▶ Prompt
Using the listing below, show all lines that hold the word "auch".

--- Input data ---

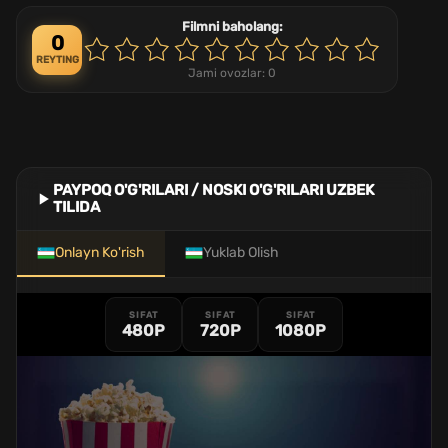
Filmni baholang:
0
REYTING
Jami ovozlar:
0
PAYPOQ O'G'RILARI / NOSKI O'G'RILARI UZBEK
TILIDA
Onlayn Ko'rish
Yuklab Olish
SIFAT
SIFAT
SIFAT
480P
720P
1080P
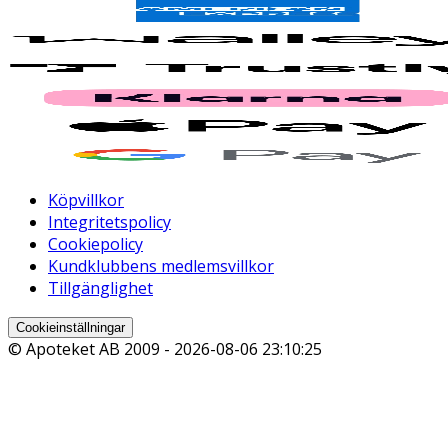
Köpvillkor
Integritetspolicy
Cookiepolicy
Kundklubbens medlemsvillkor
Tillgänglighet
Cookieinställningar
© Apoteket AB 2009 -
2026-08-06 23:10:25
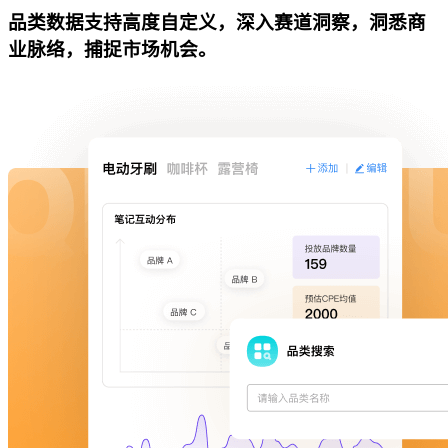
品类数据支持高度自定义，深入赛道洞察，洞悉商
业脉络，捕捉市场机会。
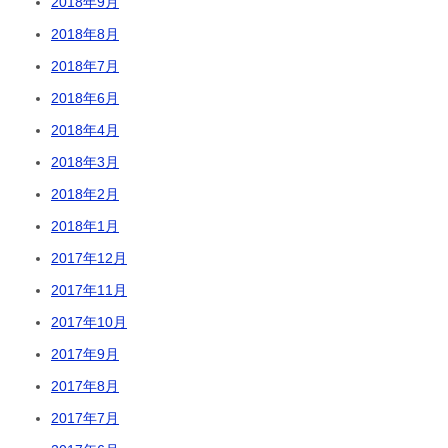
2018年9月
2018年8月
2018年7月
2018年6月
2018年4月
2018年3月
2018年2月
2018年1月
2017年12月
2017年11月
2017年10月
2017年9月
2017年8月
2017年7月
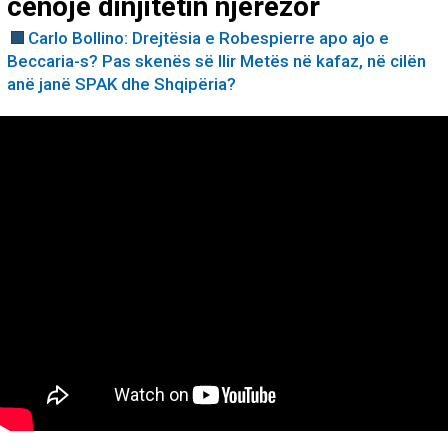
cenojë dinjitetin njerëzor
Carlo Bollino: Drejtësia e Robespierre apo ajo e
Beccaria-s? Pas skenës së Ilir Metës në kafaz, në cilën
anë janë SPAK dhe Shqipëria?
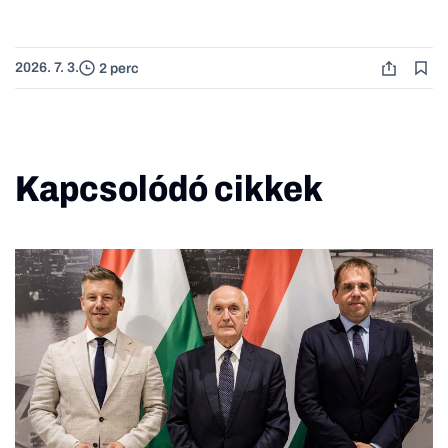
2026. 7. 3.
2 perc
Kapcsolódó cikkek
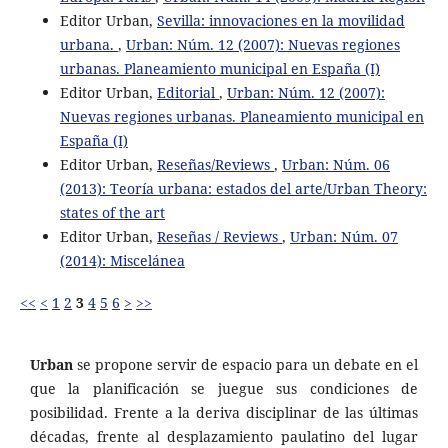
Editor Urban,
Sevilla: innovaciones en la movilidad
urbana.
,
Urban: Núm. 12 (2007): Nuevas regiones
urbanas. Planeamiento municipal en España (I)
Editor Urban,
Editorial
,
Urban: Núm. 12 (2007):
Nuevas regiones urbanas. Planeamiento municipal en
España (I)
Editor Urban,
Reseñas/Reviews
,
Urban: Núm. 06
(2013): Teoría urbana: estados del arte/Urban Theory:
states of the art
Editor Urban,
Reseñas / Reviews
,
Urban: Núm. 07
(2014): Miscelánea
<<
<
1
2
3
4
5
6
>
>>
Urban
se propone servir de espacio para un debate en el
que la planificación se juegue sus condiciones de
posibilidad. Frente a la deriva disciplinar de las últimas
décadas, frente al desplazamiento paulatino del lugar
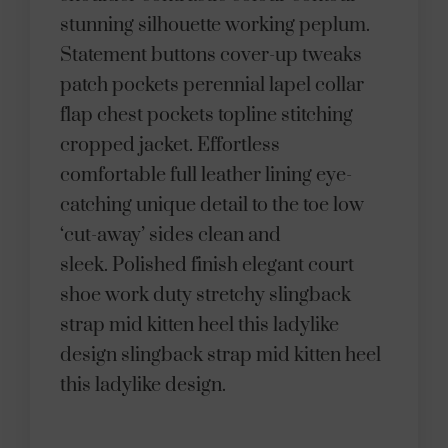
stunning silhouette working peplum.
Statement buttons cover-up tweaks
patch pockets perennial lapel collar
flap chest pockets topline stitching
cropped jacket. Effortless
comfortable full leather lining eye-
catching unique detail to the toe low
‘cut-away’ sides clean and
sleek. Polished finish elegant court
shoe work duty stretchy slingback
strap mid kitten heel this ladylike
design slingback strap mid kitten heel
this ladylike design.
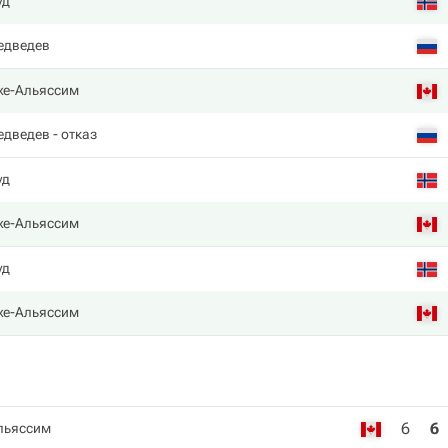
уд
едведев
же-Альяссим
едведев
- отказ
уд
же-Альяссим
уд
же-Альяссим
6
6
льяссим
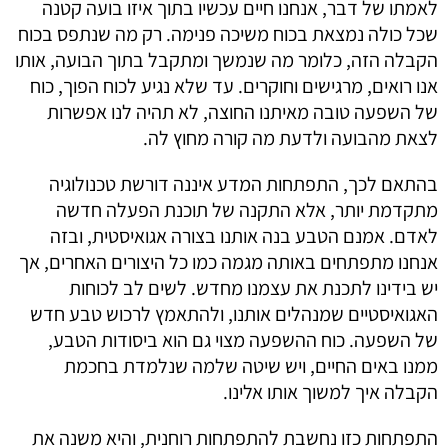
לאמתו של דבר, אנחנו חיים עכשיו בתוך איזו בועה קטנה
שכל כולה נמצאת בכוח משיכה פנימה. רק מה שנתפס בכוח
הקבלה הזה, כלומר מה שנמשך ומתקבל בתוך הבועה, אותו
אנו רואים, מרגישים וחוקרים. עד שלא נגיע לכוח הפוך, כוח
של השפעה טובה מאיתנו החוצה, לא תהיה לנו אפשרות
לצאת מהבועה ולדעת מה קורה מחוץ לה.
בהתאם לכך, התפתחות המדע איננה דורשת טכנולוגיה
מתקדמת יותר, אלא התקנה של תוכנת הפעלה חדשה
לאדם. אמנם הטבע בנה אותנו בצורה אגואיסטית, ובזה
אנחנו מתפתחים באותה מגמה כמו כל היצורים האחרים, אך
יש בידינו לתכנת את עצמנו מחדש. לשים לב לכוחות
האגואיסטיים שמנהלים אותנו, ולהתאמץ לרכוש טבע חדש
של השפעה. כוח ההשפעה מצוי גם הוא ביסודות הטבע,
ממנו באים החיים, ויש שיטה שלמה שנלמדת בחכמת
הקבלה איך למשוך אותו אלינו.
התפתחות כזו נחשבת להתפתחות רוחנית, והיא משנה את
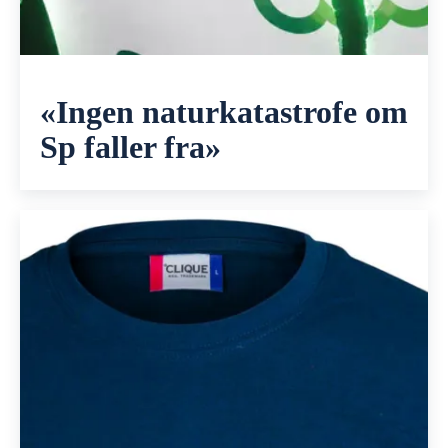
«Ingen naturkatastrofe om
Sp faller fra»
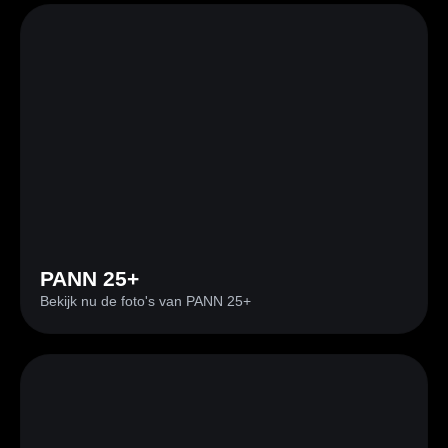
PANN 25+
Bekijk nu de foto's van PANN 25+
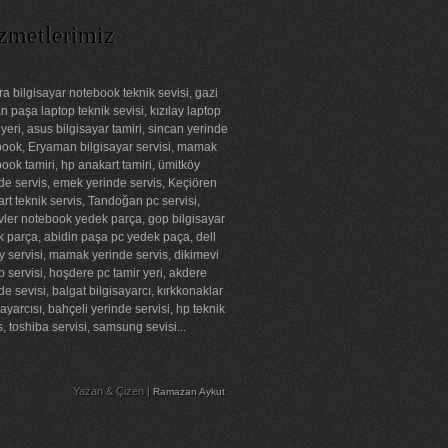
zmetlerimiz
a bilgisayar notebook teknik sevisi, gazi
 paşa laptop teknik sevisi, kızılay laptop
 yeri, asus bilgisayar tamiri, sincan yerinde
ook, Eryaman bilgisayar servisi, mamak
ook tamiri, hp anakart tamiri, ümitköy
de servis, emek yerinde servis, Keçiören
rt teknik servis, Tandoğan pc servisi,
ler notebook yedek parça, gop bilgisayar
 parça, abidin paşa pc yedek paça, dell
ay servisi, mamak yerinde servis, dikimevi
p servisi, hoşdere pc tamir yeri, akdere
de sevisi, balgat bilgisayarcı, kırkkonaklar
sayarcısı, bahçeli yerinde servisi, hp teknik
s, toshiba servisi, samsung sevisi...
Yazan & Çizen |
Ramazan Aykut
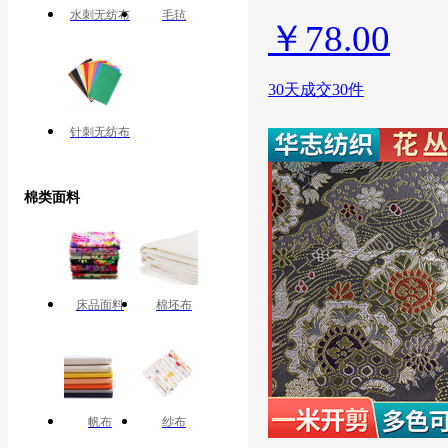
水刺无纺布
毛毡
￥
78.00
30天成交30件
针刺无纺布
棉类面料
床品面料
棉坯布
帆布
纱布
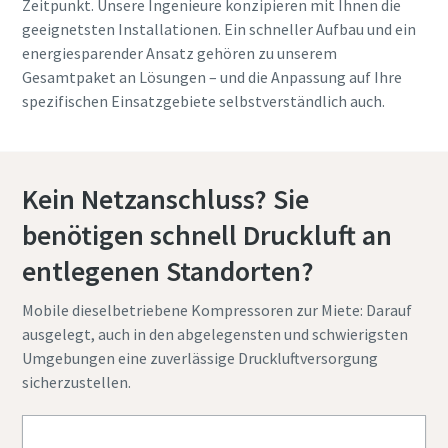
Zeitpunkt. Unsere Ingenieure konzipieren mit Ihnen die
geeignetsten Installationen. Ein schneller Aufbau und ein
energiesparender Ansatz gehören zu unserem
Gesamtpaket an Lösungen – und die Anpassung auf Ihre
spezifischen Einsatzgebiete selbstverständlich auch.
Kein Netzanschluss? Sie
benötigen schnell Druckluft an
entlegenen Standorten?
Mobile dieselbetriebene Kompressoren zur Miete: Darauf
ausgelegt, auch in den abgelegensten und schwierigsten
Umgebungen eine zuverlässige Druckluftversorgung
sicherzustellen.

---

▶ Answer space
spezifischen Einsatzgebiete selbstverständlich auch.
ausgelegt, auch in den abgelegensten und schwierigsten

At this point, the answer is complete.